* WHAT IS REQUIRED:
Copy out the lines of the material below word for word, starting with its very first line and ending with the line that contains "scientific name: Leersia oryzoides".

* RECORDS:
- - - - - - -

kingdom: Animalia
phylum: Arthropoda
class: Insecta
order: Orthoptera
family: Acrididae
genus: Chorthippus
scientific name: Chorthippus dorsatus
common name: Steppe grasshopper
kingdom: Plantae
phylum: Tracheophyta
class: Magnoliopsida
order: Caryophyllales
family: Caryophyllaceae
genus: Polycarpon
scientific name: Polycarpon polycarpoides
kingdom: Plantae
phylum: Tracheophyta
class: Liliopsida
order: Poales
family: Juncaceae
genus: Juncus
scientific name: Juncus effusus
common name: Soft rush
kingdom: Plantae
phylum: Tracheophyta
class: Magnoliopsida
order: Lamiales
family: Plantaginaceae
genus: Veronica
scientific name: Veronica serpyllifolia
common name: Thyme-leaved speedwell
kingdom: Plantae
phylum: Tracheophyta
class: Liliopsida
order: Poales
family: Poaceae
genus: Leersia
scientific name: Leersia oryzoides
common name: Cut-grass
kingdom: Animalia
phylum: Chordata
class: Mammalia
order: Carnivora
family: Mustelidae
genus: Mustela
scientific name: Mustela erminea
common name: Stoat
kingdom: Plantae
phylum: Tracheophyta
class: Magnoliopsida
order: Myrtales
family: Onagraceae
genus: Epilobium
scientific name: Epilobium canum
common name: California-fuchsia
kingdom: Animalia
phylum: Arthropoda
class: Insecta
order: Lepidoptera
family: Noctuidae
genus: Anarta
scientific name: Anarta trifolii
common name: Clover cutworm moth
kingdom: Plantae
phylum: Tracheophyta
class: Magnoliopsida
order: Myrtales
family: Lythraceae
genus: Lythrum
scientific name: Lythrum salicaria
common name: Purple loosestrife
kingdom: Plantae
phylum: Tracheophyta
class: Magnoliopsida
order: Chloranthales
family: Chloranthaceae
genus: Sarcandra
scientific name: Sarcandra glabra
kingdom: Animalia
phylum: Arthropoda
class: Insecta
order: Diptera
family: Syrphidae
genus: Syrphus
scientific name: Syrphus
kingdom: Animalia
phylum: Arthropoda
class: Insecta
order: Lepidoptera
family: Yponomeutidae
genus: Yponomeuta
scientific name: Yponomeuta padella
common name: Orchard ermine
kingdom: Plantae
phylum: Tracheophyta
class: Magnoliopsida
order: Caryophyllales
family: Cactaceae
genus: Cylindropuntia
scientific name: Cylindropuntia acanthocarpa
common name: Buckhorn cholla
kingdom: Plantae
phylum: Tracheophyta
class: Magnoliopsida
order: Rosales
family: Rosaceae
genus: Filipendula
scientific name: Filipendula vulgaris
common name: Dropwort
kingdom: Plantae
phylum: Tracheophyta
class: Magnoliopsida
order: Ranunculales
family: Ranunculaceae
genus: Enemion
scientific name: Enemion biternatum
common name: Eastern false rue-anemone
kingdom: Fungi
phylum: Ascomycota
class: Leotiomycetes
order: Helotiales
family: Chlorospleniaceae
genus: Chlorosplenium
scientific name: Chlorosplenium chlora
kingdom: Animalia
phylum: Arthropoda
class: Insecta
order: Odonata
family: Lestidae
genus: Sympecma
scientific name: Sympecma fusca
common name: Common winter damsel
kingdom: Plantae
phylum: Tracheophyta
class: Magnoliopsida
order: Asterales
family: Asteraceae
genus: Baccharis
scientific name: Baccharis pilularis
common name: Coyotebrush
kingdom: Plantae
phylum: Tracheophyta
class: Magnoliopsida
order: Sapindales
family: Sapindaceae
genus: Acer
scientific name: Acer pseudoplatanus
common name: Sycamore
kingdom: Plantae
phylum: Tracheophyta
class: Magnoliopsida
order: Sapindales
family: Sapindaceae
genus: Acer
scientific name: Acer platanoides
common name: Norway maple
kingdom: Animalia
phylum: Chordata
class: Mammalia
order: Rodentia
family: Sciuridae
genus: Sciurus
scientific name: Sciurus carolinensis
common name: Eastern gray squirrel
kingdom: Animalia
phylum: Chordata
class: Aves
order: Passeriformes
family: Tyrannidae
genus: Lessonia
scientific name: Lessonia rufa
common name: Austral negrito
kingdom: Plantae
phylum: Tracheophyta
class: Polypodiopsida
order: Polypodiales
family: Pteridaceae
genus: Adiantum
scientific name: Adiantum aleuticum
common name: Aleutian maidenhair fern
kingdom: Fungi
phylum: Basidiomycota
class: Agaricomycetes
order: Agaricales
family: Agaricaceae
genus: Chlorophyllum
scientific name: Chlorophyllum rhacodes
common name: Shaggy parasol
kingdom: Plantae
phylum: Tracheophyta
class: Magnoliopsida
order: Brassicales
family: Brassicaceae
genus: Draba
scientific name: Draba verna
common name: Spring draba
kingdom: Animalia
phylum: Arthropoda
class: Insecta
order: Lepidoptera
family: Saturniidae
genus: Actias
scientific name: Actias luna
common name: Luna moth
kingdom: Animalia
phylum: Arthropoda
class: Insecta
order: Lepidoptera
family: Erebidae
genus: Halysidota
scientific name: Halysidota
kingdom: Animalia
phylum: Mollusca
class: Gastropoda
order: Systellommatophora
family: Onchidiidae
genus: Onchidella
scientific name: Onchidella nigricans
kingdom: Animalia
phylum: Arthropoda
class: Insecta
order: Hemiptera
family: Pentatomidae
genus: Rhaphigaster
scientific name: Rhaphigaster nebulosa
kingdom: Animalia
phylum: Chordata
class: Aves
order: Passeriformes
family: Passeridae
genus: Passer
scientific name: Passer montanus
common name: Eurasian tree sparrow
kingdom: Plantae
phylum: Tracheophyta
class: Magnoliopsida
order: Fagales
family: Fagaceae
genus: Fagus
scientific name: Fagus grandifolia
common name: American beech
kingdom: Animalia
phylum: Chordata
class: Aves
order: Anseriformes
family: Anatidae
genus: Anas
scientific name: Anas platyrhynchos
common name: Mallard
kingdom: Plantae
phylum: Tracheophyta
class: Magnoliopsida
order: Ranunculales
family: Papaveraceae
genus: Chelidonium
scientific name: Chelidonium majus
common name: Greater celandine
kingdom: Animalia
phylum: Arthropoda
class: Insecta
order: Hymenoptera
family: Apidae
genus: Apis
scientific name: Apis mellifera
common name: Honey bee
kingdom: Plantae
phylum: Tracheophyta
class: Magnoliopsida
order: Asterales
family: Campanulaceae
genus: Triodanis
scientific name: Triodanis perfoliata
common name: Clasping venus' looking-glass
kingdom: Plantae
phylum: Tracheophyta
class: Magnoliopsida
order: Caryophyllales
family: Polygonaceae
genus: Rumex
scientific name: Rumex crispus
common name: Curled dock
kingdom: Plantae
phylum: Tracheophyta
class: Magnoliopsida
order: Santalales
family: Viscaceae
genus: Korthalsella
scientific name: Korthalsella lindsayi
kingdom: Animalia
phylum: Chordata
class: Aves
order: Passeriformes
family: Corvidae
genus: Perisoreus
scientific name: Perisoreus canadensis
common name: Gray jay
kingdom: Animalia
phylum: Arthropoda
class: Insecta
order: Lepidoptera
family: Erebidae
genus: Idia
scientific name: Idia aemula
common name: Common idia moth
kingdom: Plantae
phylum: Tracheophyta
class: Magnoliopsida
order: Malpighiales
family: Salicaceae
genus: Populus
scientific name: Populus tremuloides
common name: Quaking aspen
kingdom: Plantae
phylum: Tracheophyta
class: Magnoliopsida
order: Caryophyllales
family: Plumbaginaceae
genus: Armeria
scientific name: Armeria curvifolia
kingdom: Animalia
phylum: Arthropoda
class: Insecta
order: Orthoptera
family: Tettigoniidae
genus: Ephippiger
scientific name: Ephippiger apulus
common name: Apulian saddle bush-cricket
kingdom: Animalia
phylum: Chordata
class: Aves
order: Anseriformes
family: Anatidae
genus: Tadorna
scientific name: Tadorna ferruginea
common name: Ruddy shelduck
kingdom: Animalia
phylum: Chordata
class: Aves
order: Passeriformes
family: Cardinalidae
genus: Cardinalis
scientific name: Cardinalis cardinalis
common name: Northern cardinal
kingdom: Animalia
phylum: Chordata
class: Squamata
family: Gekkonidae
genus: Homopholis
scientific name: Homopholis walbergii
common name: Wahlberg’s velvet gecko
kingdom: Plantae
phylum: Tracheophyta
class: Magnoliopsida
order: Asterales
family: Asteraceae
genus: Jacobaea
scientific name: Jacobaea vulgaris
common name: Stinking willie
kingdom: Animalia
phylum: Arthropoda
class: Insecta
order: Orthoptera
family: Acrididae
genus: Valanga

- - - - - - -

* RESPONSE TO THIS TASK:
kingdom: Animalia
phylum: Arthropoda
class: Insecta
order: Orthoptera
family: Acrididae
genus: Chorthippus
scientific name: Chorthippus dorsatus
common name: Steppe grasshopper
kingdom: Plantae
phylum: Tracheophyta
class: Magnoliopsida
order: Caryophyllales
family: Caryophyllaceae
genus: Polycarpon
scientific name: Polycarpon polycarpoides
kingdom: Plantae
phylum: Tracheophyta
class: Liliopsida
order: Poales
family: Juncaceae
genus: Juncus
scientific name: Juncus effusus
common name: Soft rush
kingdom: Plantae
phylum: Tracheophyta
class: Magnoliopsida
order: Lamiales
family: Plantaginaceae
genus: Veronica
scientific name: Veronica serpyllifolia
common name: Thyme-leaved speedwell
kingdom: Plantae
phylum: Tracheophyta
class: Liliopsida
order: Poales
family: Poaceae
genus: Leersia
scientific name: Leersia oryzoides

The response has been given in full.